May 10th, 2013
The newest version of Gibber is now live, and contains a number of substantial improvements:
- new default demo song
- new minimal color scheme
- a pretty slick freesound integration (if I do say so myself), with an included tutorial
- more graphics demos
- code fades when you’re not typing if you are using graphics (thanks to livecodelab for the inspiration)
- beatboxing drum kit demo is now included (thanks karl)
- electronic drum kit is now used by default by the Drums object
- boids / flocking audiovisual demo
- various bug fixes
Try it out!
March 10th, 2013
A ambient performance that mostly consists of sampling and layering the output of Gibber on top of itself repeatedly.
August 12th, 2012
This is a recreation of a performance I did at a bar last week in downtown Santa Barbara. It uses the Gibber monosynth a bunch and has some granulation at the end. It also has a few mistakes, most notably at the start of the trumpet part.
What was especially nice about this performance (as opposed to previous ones) is that I didn’t have to worry about CPU usage at all, thanks to the new custom-written audio backend for Gibber. Even with screen capture software running (which takes quite a bit of CPU) there weren’t any glitches.
April 10th, 2012
Here is my latest performance recording; the new Gibber default script is based on tweaks to this performance. It makes extensive use of Karplus-Strong and lots of flanging. It also shows the new verbose constructor syntax for objects, where you can pass any parameter to the constructor by name. There’s still a few objects I have to implement this for…
I’m feeling reasonably confident that this is how the Gibber syntax is going to look, and thus, getting closer to removing the “Beta” label and publicizing Gibber. Please let me know if you have feeedback!
March 8th, 2012
I’ve made some small syntax changes over the past few days.

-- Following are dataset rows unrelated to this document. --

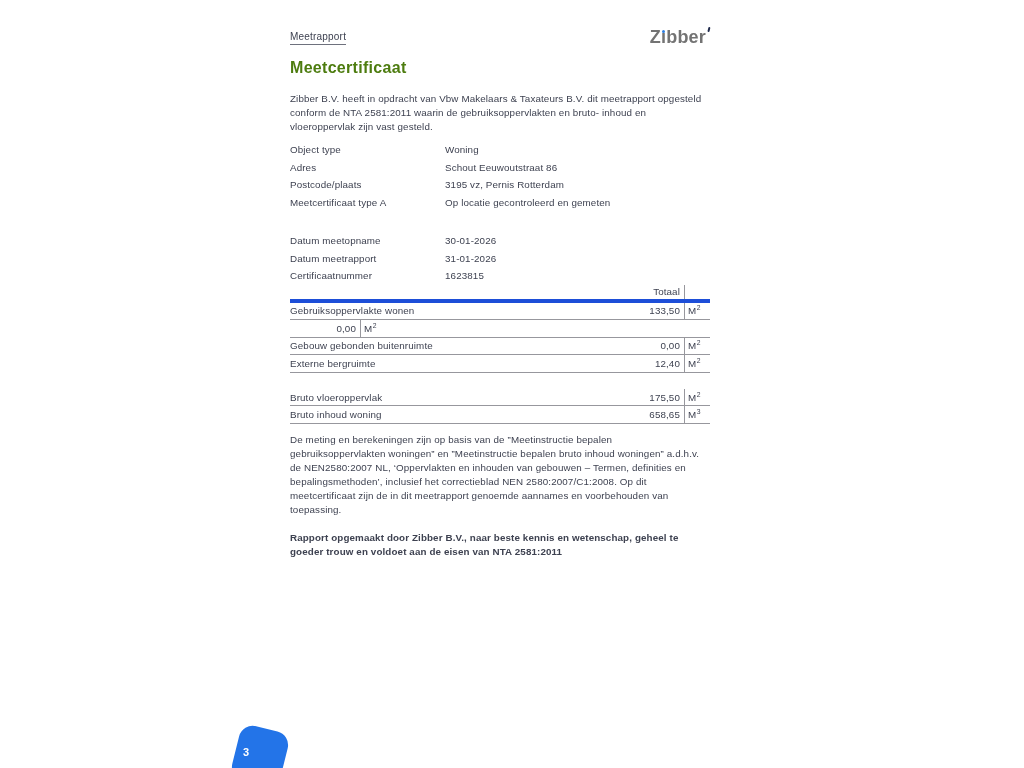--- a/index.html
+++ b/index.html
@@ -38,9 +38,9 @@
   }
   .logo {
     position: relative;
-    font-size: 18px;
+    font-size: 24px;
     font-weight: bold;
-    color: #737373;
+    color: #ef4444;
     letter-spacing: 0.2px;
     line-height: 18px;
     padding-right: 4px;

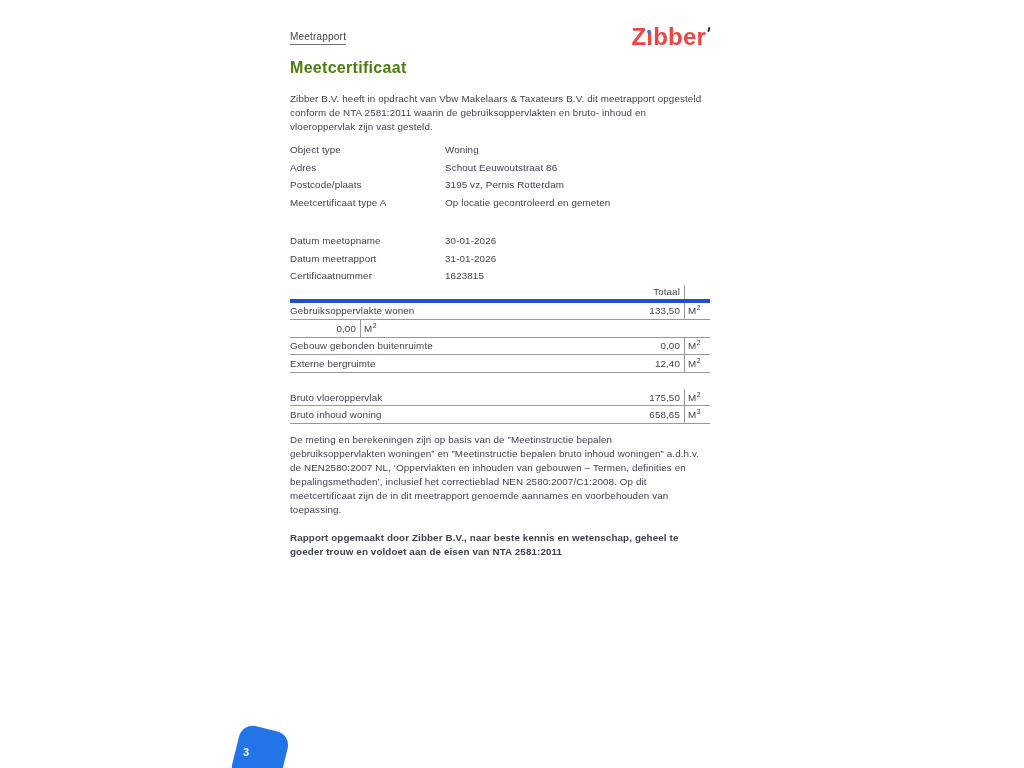--- a/index.html
+++ b/index.html
@@ -77,7 +77,7 @@
   
   .para {
     font-size: 9.8px;
-    line-height: 14px;
+    line-height: 20px;
     letter-spacing: 0.12px;
     color: #3E4251;
   }

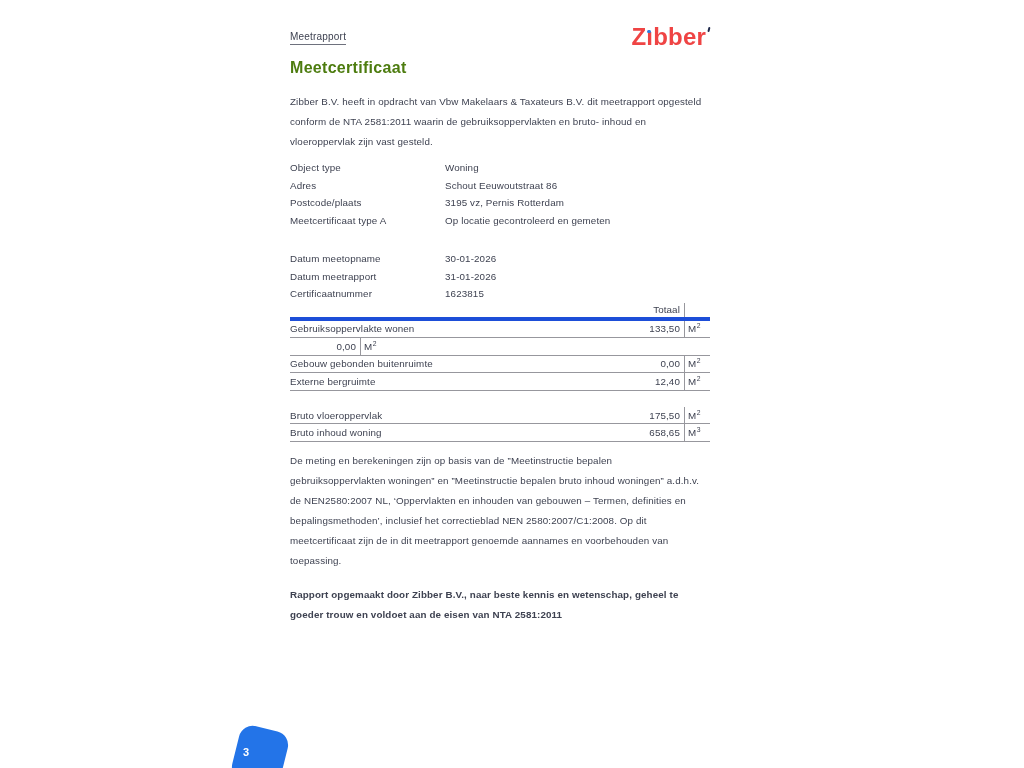--- a/index.html
+++ b/index.html
@@ -106,7 +106,7 @@
     font-size: 9.8px;
     letter-spacing: 0.12px;
   }
-  .t-row.t-head { height: 18px; border-bottom: 4px solid #1d4ed8; }
+  .t-row.t-head { height: 18px; border-bottom: 6px solid #1d4ed8; flex-direction: column; }
   .t-label { flex: 1; }
   .t-value { flex: 0 0 70px; text-align: right; padding-right: 4px; align-self: stretch; display: flex; align-items: center; justify-content: flex-end; }
   .t-unit {

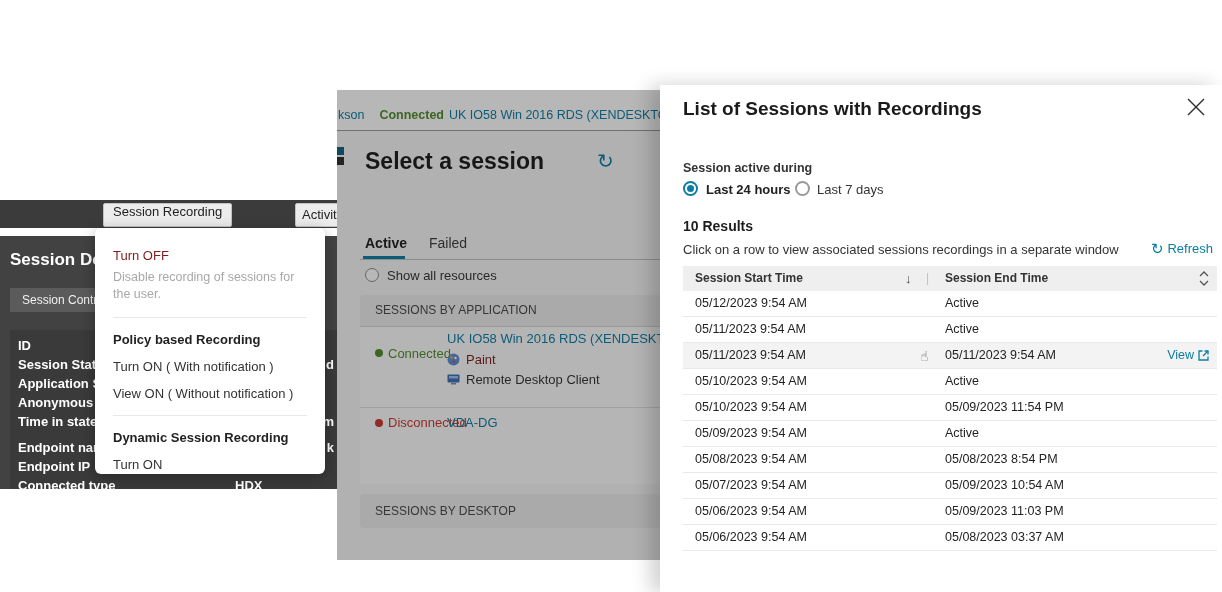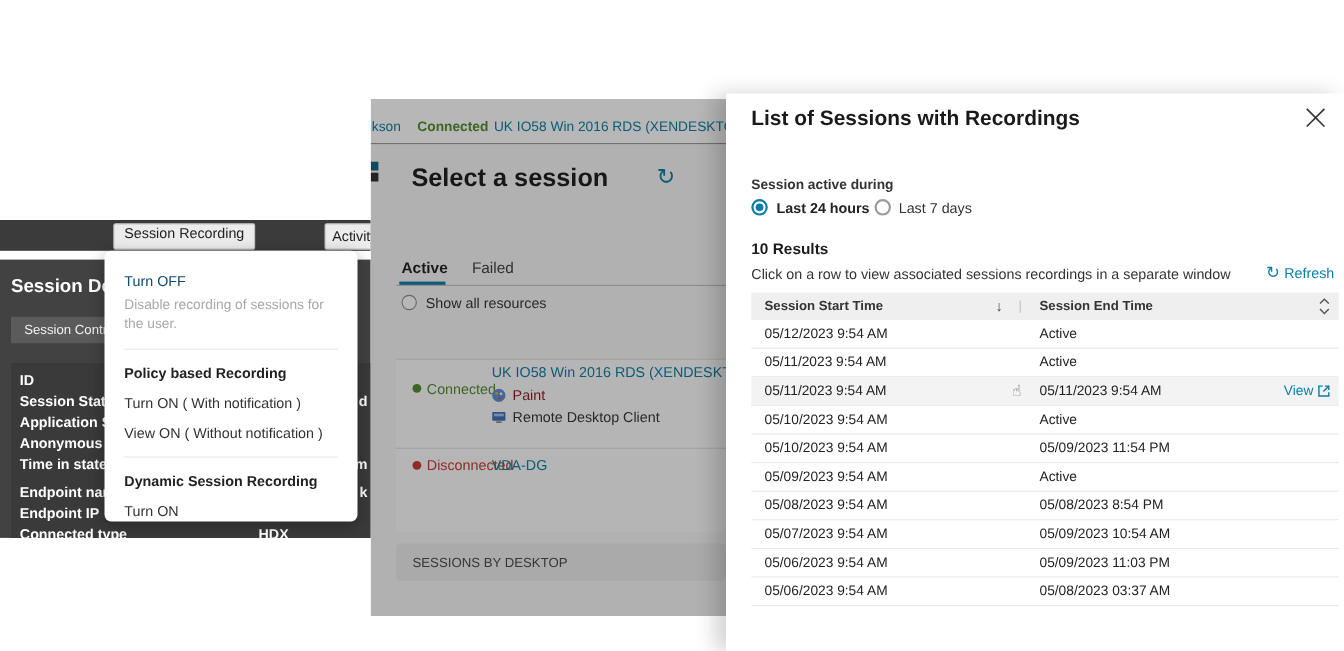--- a/index.html
+++ b/index.html
@@ -47,7 +47,7 @@
   .dot-red{width:8px;height:8px;background:#c9382e;margin:0 5px 0 0;}
   .frag-icon{position:absolute;left:0;top:57px;width:7px;height:20px;z-index:1;}
   .frag-icon div{background:#11607e;height:8px;margin-bottom:2px;}
-  .sel-title{position:absolute;left:28px;top:58px;font-size:23px;font-weight:bold;color:#1b1b1b;white-space:nowrap;margin-left:9px;}
+  .sel-title{position:absolute;left:28px;top:58px;font-size:23px;font-weight:bold;color:#1b1b1b;white-space:nowrap;}
   .refresh-glyph{font-size:20px;line-height:1;}
   .sel-refresh{position:absolute;left:260px;top:61px;}
   .tab{position:absolute;top:145px;font-size:14px;}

More importantly, I’ve dramatically cut down the CPU Gibber uses by implementing a much smarter sequencing algorithm. After viewing the original Gibber performance, which maxes out the CPU at the end, I decided to take another go at a performance using some of the same ideas but trying to make things move a little quicker.
I also performed a variation of this at a composition forum today at UCSB… the first Gibber public performance.
March 2nd, 2012
Here’s my first stab at a Gibber performance. There is a lot of low-frequency content that will not be heard on laptop speakers…
February 27th, 2012
This post starts my official announcement of Gibber, a new browser-based, live coding platform. My goal for Gibber is to create a super simple syntax for musical live coding performances that can also be an educational tool. I think there are some pretty interesting selling points for a browser-based implementation, such as automatic updates and easy networking. The browser provides a lot of affordances and I’m looking forward to exploring interactivity in the context of live coding.